While the game's mechanics received mixed responses, critics such as Peter Brown from GameSpot said it has well-designed boss battles that are visually appealing and fun to fight. One of the most positive aspect of Zip Lash was Chibi-Robo himself. Critics said the robot's cute appeal is a big driving force for the game and helps make most boring experiences slightly more memorable. This was attributed to the amiibo figure as well, with Kotaku citing it as the best part of the game and describing the figure as "cute".

Aggregate scores
| Aggregator | Score |
|---|---|
| Metacritic | 59/100 |
| OpenCritic | 12% recommended |

Review scores
| Publication | Score |
|---|---|
| Destructoid | 5.5/10 |
| Eurogamer | 6/10 |
| Game Informer | 7/10 |
| GameRevolution | 3/5 |
| GameSpot | 4/10 |
| IGN | 5/10 |
| Nintendo Life | 6/10 |
| Nintendo World Report | 8/10 |
| Pocket Gamer | 2.5/5 |
| Shacknews | 7/10 |
| The Guardian | 3/5 |
| USgamer | 2.5/5 |
| VentureBeat | 73/100 |

===Sales===
In Japan, more than 14,000 copies of Chibi-Robo! Zip Lash were sold at launch, placing it ninth in the country's video-game sales charts in its week of release. In the United Kingdom, it failed to appear in the top-40-selling 3DS games, being outsold by releases such as Mario Kart 7. Because of this, Thomas Whitehead of Nintendo Life assessed Zip Lash to be a commercial failure.

===Legacy===

Due to Chibi-Robo! Zip Lashs critical and commercial failure, it is considered the final game in the series; As of 2022, Skip Ltd. has not made any games since 2015. In August 2020, it was widely speculated the company had closed down, citing evidence such as a HTTP 403 error when opening the company website, the CEO's removal of the website from his Twitter profile, and new occupation of the company's building.

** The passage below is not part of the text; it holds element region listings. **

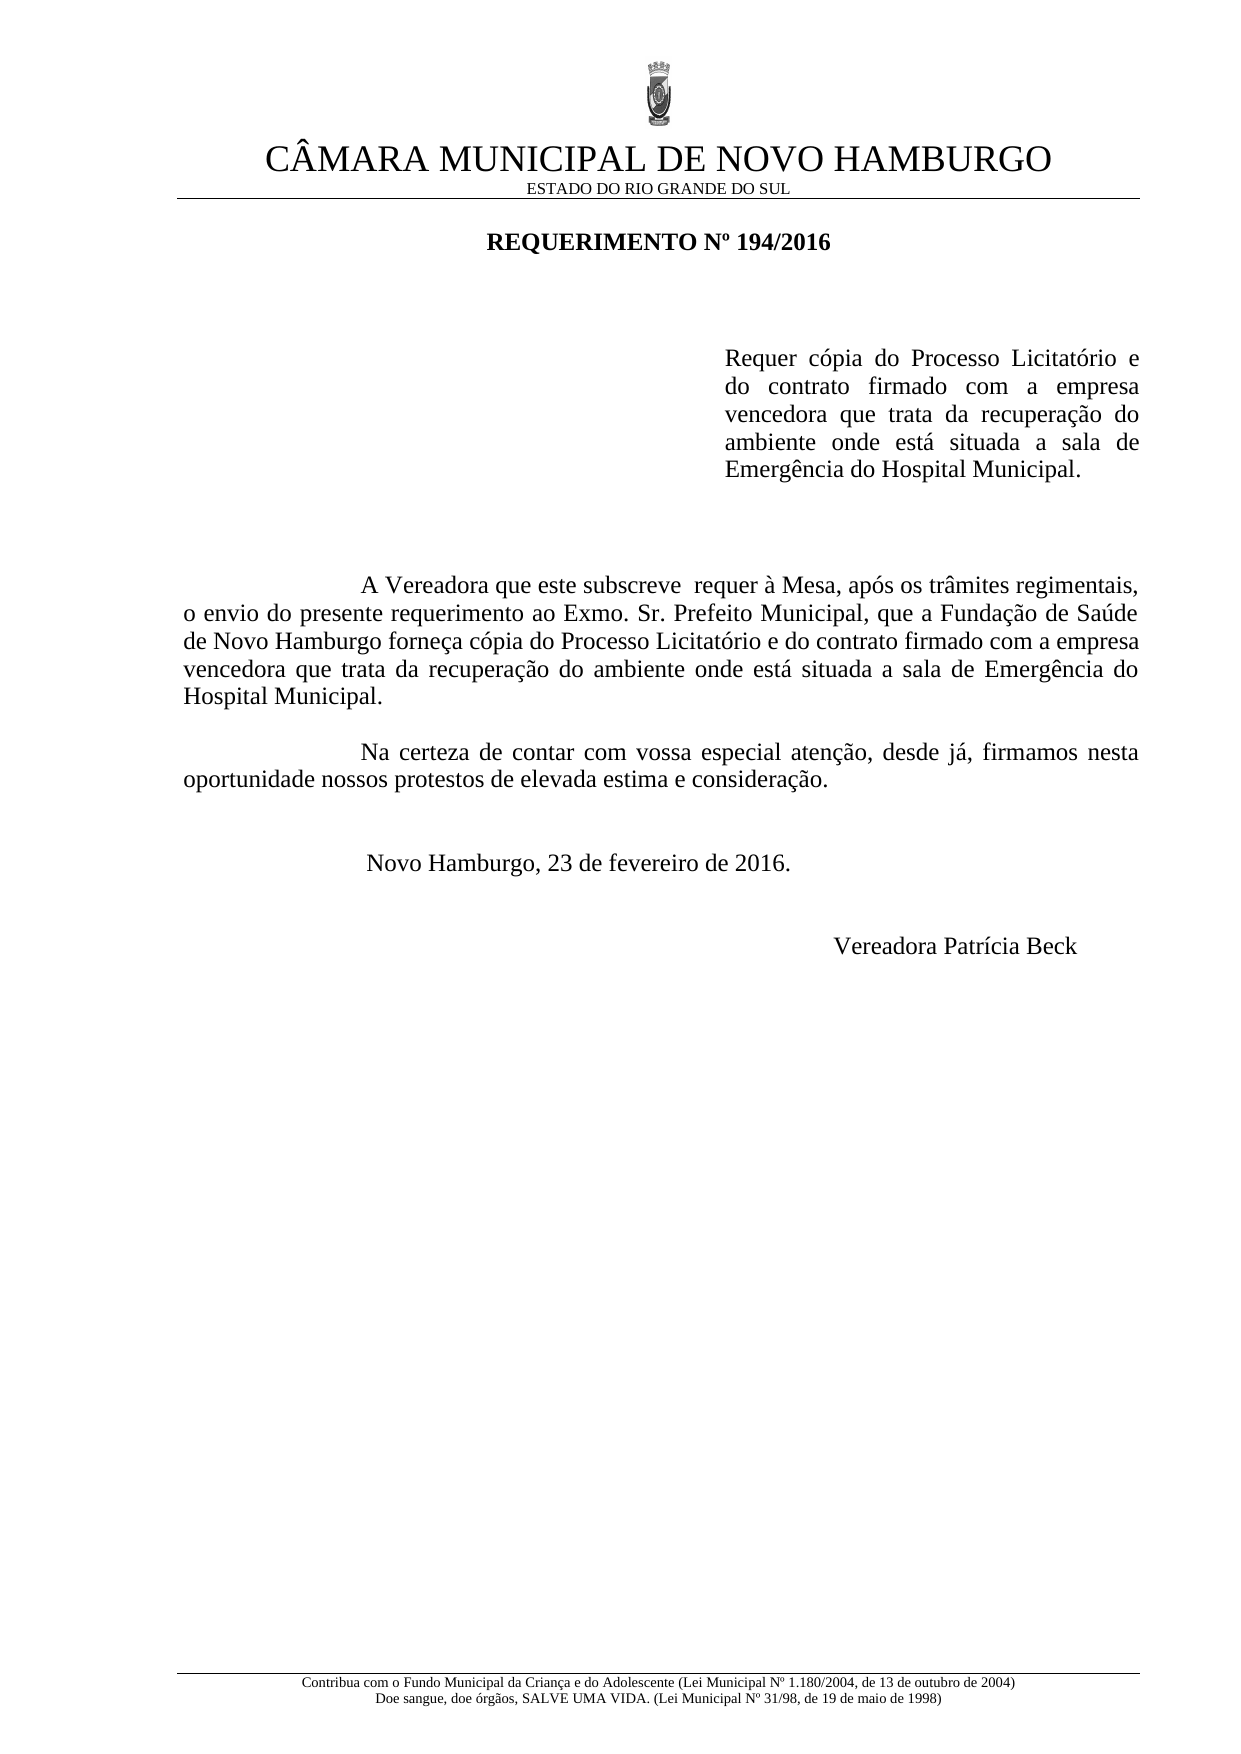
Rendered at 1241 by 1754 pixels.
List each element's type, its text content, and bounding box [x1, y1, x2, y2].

text A Vereadora que este subscreve requer à Mesa, após os trâmites regimentais, o envio do presente requerimento ao Exmo. Sr. Prefeito Municipal, que a Fundação de Saúde de Novo Hamburgo forneça cópia do Processo Licitatório e do contrato firmado com a empresa vencedora que trata da recuperação do ambiente onde está situada a sala de Emergência do Hospital Municipal. [183, 572, 1140, 710]
text REQUERIMENTO Nº 194/2016 [177, 228, 1140, 256]
text Novo Hamburgo, 23 de fevereiro de 2016. [183, 849, 1140, 876]
list Requer cópia do Processo Licitatório e do contrato firmado com a empresa vencedora que trata da recuperação do ambiente onde está situada a sala de Emergência do Hospital Municipal. [687, 344, 1140, 483]
text Na certeza de contar com vossa especial atenção, desde já, firmamos nesta oportunidade nossos protestos de elevada estima e consideração. [183, 738, 1140, 793]
text Vereadora Patrícia Beck [183, 932, 1140, 959]
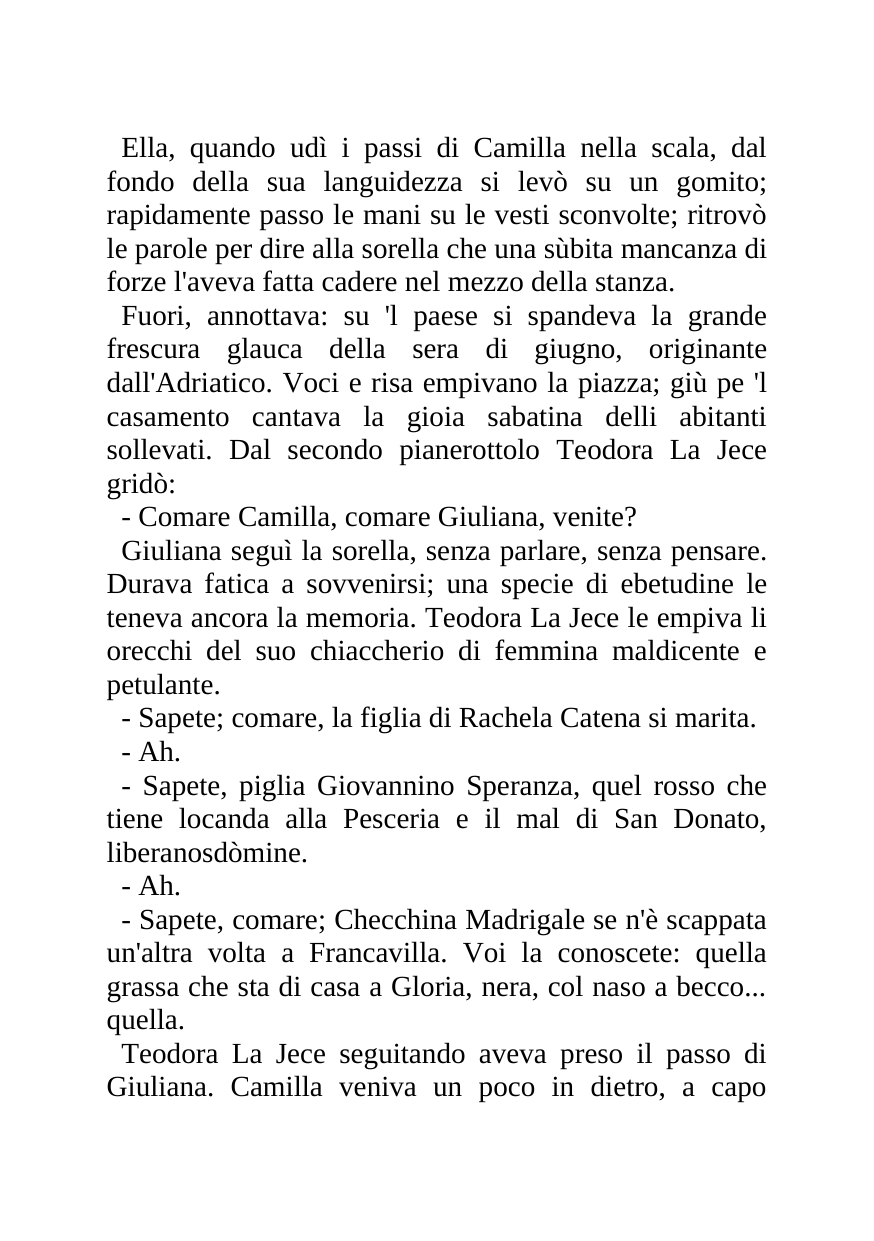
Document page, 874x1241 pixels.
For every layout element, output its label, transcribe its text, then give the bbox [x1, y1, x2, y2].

text Teodora La Jece seguitando aveva preso il passo di Giuliana. Camilla veniva un poco in dietro, a capo [106, 1036, 768, 1103]
text Fuori, annottava: su 'l paese si spandeva la grande frescura glauca della sera di giugno, originante dall'Adriatico. Voci e risa empivano la piazza; giù pe 'l casamento cantava la gioia sabatina delli abitanti sollevati. Dal secondo pianerottolo Teodora La Jece gridò: [106, 298, 768, 499]
text - Ah. [106, 868, 768, 902]
text - Comare Camilla, comare Giuliana, venite? [106, 499, 768, 533]
text - Ah. [106, 734, 768, 768]
text - Sapete; comare, la figlia di Rachela Catena si marita. [106, 701, 768, 734]
text - Sapete, comare; Checchina Madrigale se n'è scappata un'altra volta a Francavilla. Voi la conoscete: quella grassa che sta di casa a Gloria, nera, col naso a becco... quella. [106, 902, 768, 1036]
text - Sapete, piglia Giovannino Speranza, quel rosso che tiene locanda alla Pesceria e il mal di San Donato, liberanosdòmine. [106, 768, 768, 868]
text Giuliana seguì la sorella, senza parlare, senza pensare. Durava fatica a sovvenirsi; una specie di ebetudine le teneva ancora la memoria. Teodora La Jece le empiva li orecchi del suo chiaccherio di femmina maldicente e petulante. [106, 533, 768, 701]
text Ella, quando udì i passi di Camilla nella scala, dal fondo della sua languidezza si levò su un gomito; rapidamente passo le mani su le vesti sconvolte; ritrovò le parole per dire alla sorella che una sùbita mancanza di forze l'aveva fatta cadere nel mezzo della stanza. [106, 130, 768, 298]
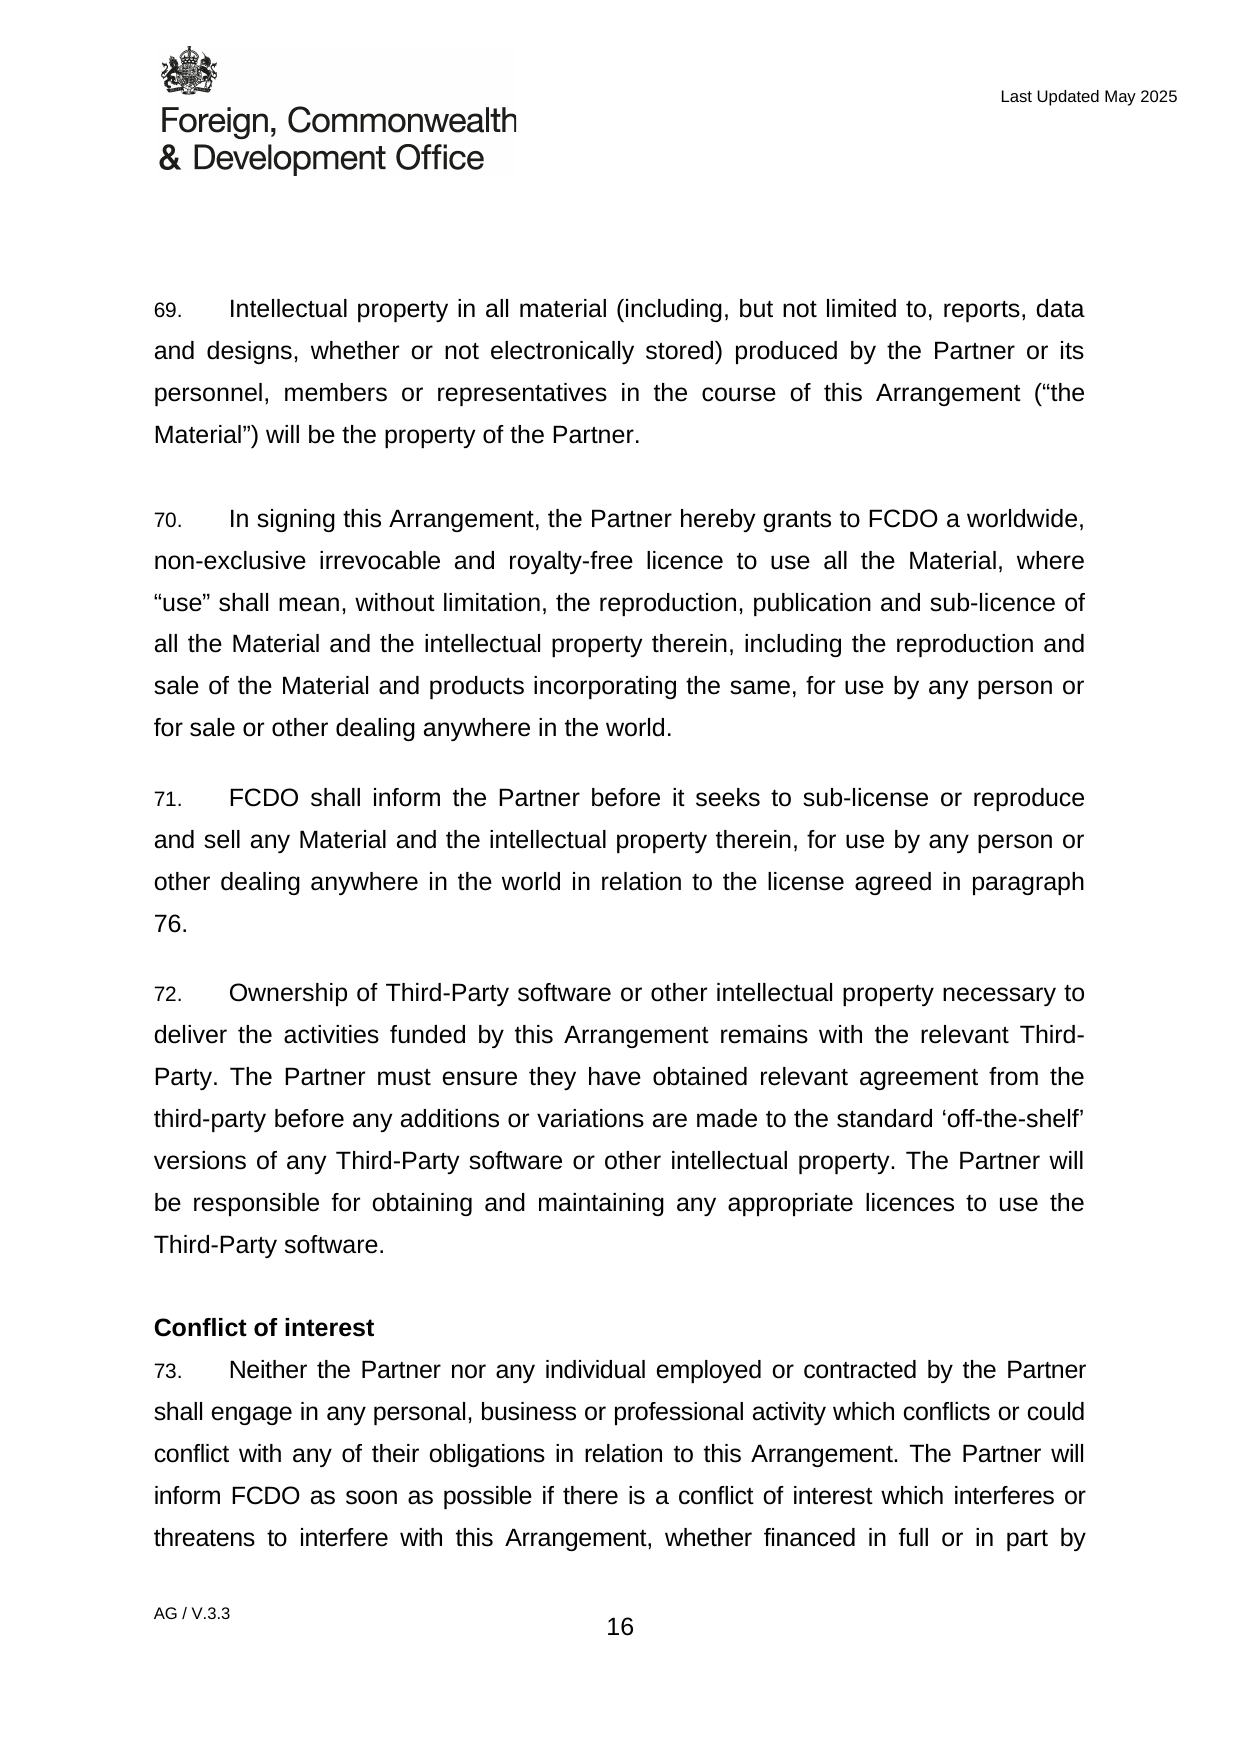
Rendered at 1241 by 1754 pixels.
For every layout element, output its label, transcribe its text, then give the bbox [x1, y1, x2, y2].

list Ownership of Third-Party software or other intellectual property necessary to deliver the activities funded by this Arrangement remains with the relevant Third-Party. The Partner must ensure they have obtained relevant agreement from the third-party before any additions or variations are made to the standard ‘off-the-shelf’ versions of any Third-Party software or other intellectual property. The Partner will be responsible for obtaining and maintaining any appropriate licences to use the Third-Party software. [153, 979, 1087, 1258]
list FCDO shall inform the Partner before it seeks to sub-license or reproduce and sell any Material and the intellectual property therein, for use by any person or other dealing anywhere in the world in relation to the license agreed in paragraph 76. [153, 784, 1087, 937]
picture [157, 46, 517, 176]
list Intellectual property in all material (including, but not limited to, reports, data and designs, whether or not electronically stored) produced by the Partner or its personnel, members or representatives in the course of this Arrangement (“the Material”) will be the property of the Partner. [153, 295, 1087, 449]
list Conflict of interest [153, 1314, 1087, 1342]
list In signing this Arrangement, the Partner hereby grants to FCDO a worldwide, non-exclusive irrevocable and royalty-free licence to use all the Material, where “use” shall mean, without limitation, the reproduction, publication and sub-licence of all the Material and the intellectual property therein, including the reproduction and sale of the Material and products incorporating the same, for use by any person or for sale or other dealing anywhere in the world. [153, 505, 1087, 742]
list Neither the Partner nor any individual employed or contracted by the Partner shall engage in any personal, business or professional activity which conflicts or could conflict with any of their obligations in relation to this Arrangement. The Partner will inform FCDO as soon as possible if there is a conflict of interest which interferes or threatens to interfere with this Arrangement, whether financed in full or in part by [153, 1356, 1087, 1552]
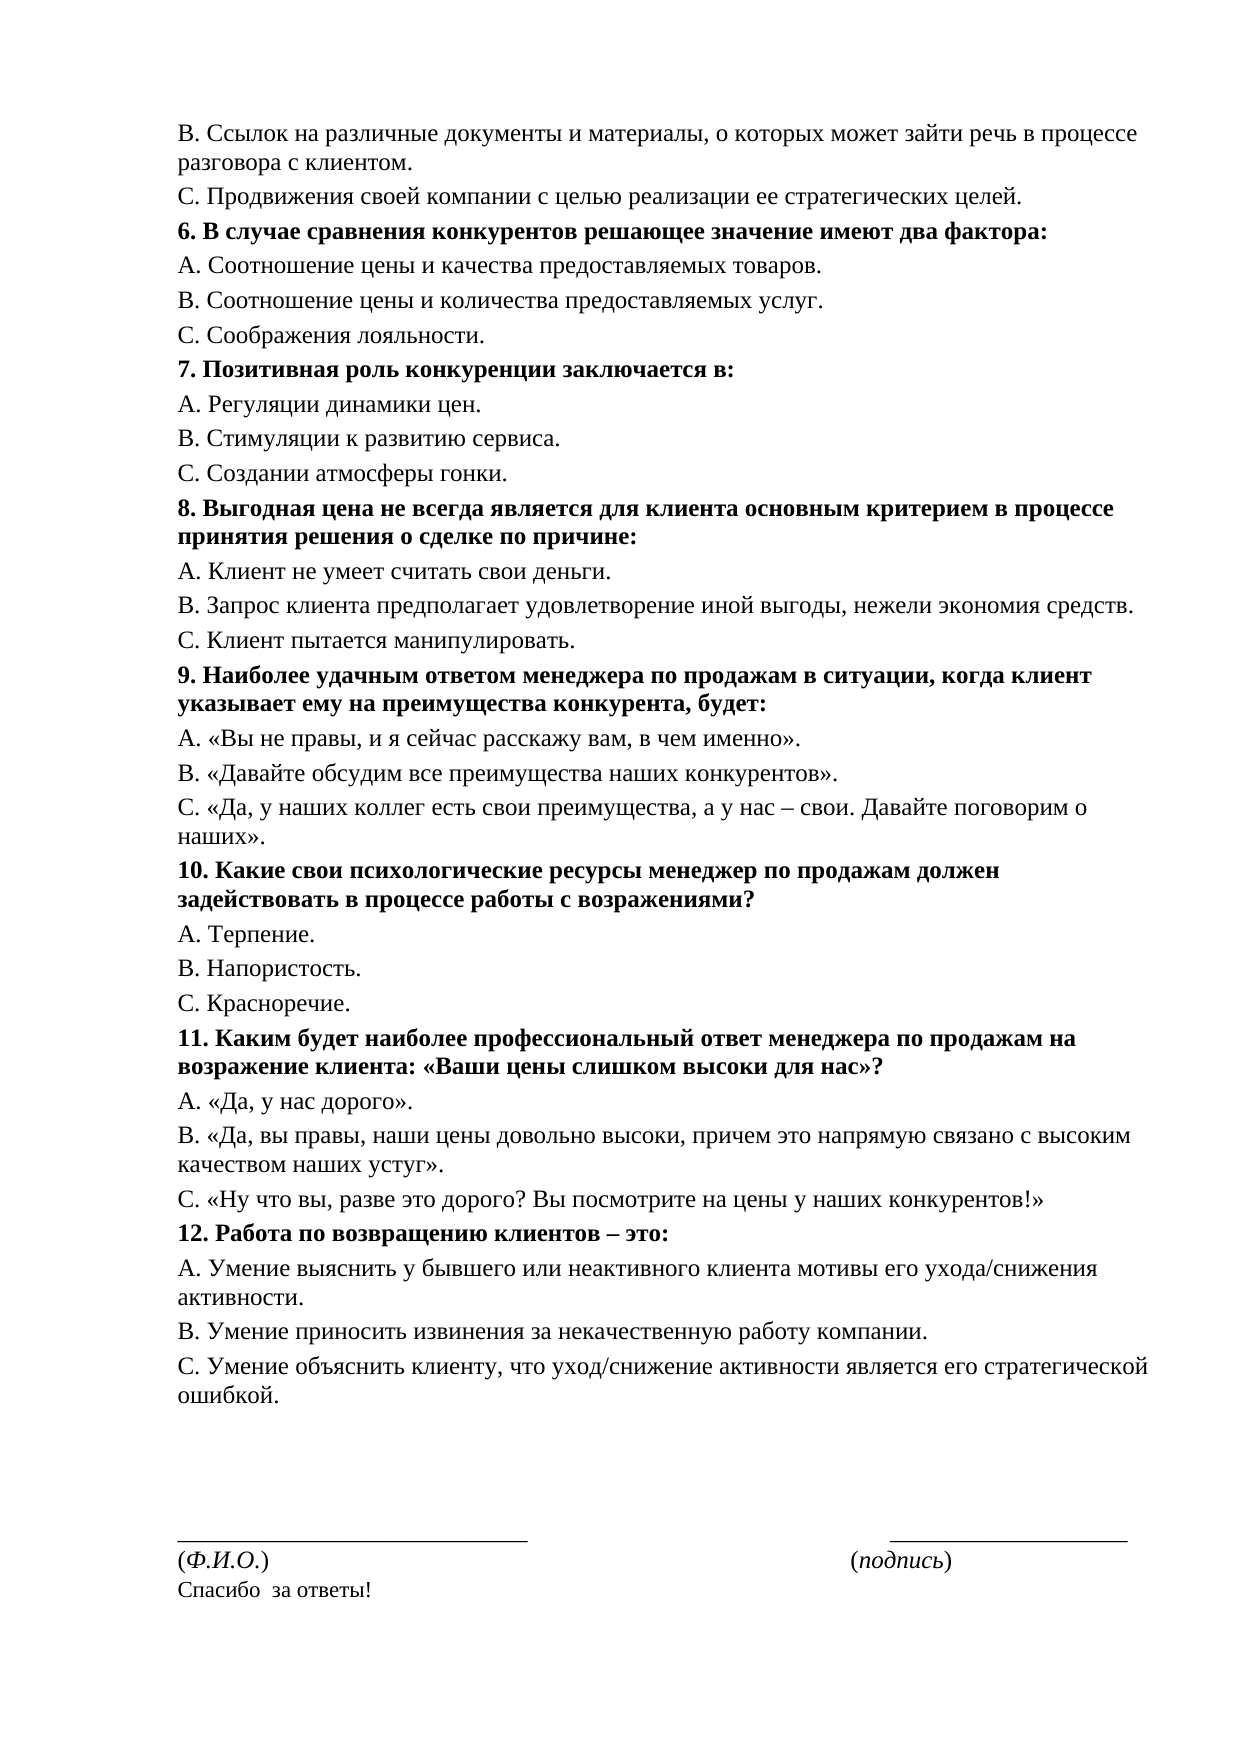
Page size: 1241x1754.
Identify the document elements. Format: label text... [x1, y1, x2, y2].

text B. Напористость. [177, 953, 1152, 982]
text B. Ссылок на различные документы и материалы, о которых может зайти речь в процессе разговора с клиентом. [177, 118, 1152, 176]
text C. Красноречие. [177, 988, 1152, 1017]
text B. Умение приносить извинения за некачественную работу компании. [177, 1316, 1152, 1345]
text 8. Выгодная цена не всегда является для клиента основным критерием в процессе принятия решения о сделке по причине: [177, 493, 1152, 550]
text B. Соотношение цены и количества предоставляемых услуг. [177, 285, 1152, 314]
text B. «Да, вы правы, наши цены довольно высоки, причем это напрямую связано с высоким качеством наших устуг». [177, 1121, 1152, 1178]
text 12. Работа по возвращению клиентов – это: [177, 1218, 1152, 1247]
text B. «Давайте обсудим все преимущества наших конкурентов». [177, 758, 1152, 786]
text A. Соотношение цены и качества предоставляемых товаров. [177, 251, 1152, 279]
text B. Запрос клиента предполагает удовлетворение иной выгоды, нежели экономия средств. [177, 591, 1152, 619]
text C. «Ну что вы, разве это дорого? Вы посмотрите на цены у наших конкурентов!» [177, 1184, 1152, 1213]
text A. Терпение. [177, 919, 1152, 948]
text A. «Да, у нас дорого». [177, 1086, 1152, 1115]
text 10. Какие свои психологические ресурсы менеджер по продажам должен задействовать в процессе работы с возражениями? [177, 856, 1152, 913]
text C. «Да, у наших коллег есть свои преимущества, а у нас – свои. Давайте поговорим о наших». [177, 792, 1152, 850]
text C. Клиент пытается манипулировать. [177, 625, 1152, 654]
text C. Умение объяснить клиенту, что уход/снижение активности является его стратегической ошибкой. [177, 1351, 1152, 1408]
text 6. В случае сравнения конкурентов решающее значение имеют два фактора: [177, 216, 1152, 245]
text 11. Каким будет наиболее профессиональный ответ менеджера по продажам на возражение клиента: «Ваши цены слишком высоки для нас»? [177, 1023, 1152, 1080]
text A. Умение выяснить у бывшего или неактивного клиента мотивы его ухода/снижения активности. [177, 1253, 1152, 1311]
text 7. Позитивная роль конкуренции заключается в: [177, 354, 1152, 383]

In January 2018, Nintendo tweeted a picture of "Fiery Chibi-Robo"; Chibi-Robo being depicted on fire. This led to speculation that a Nintendo Direct would follow and a new Chibi-Robo game was going to be announced. The following day, a "Nintendo Direct Mini" was released without mention of a new Chibi-Robo game. The image of "Fiery Chibi-Robo" has become a meme in the Nintendo community as representation of excitement for a Nintendo Direct.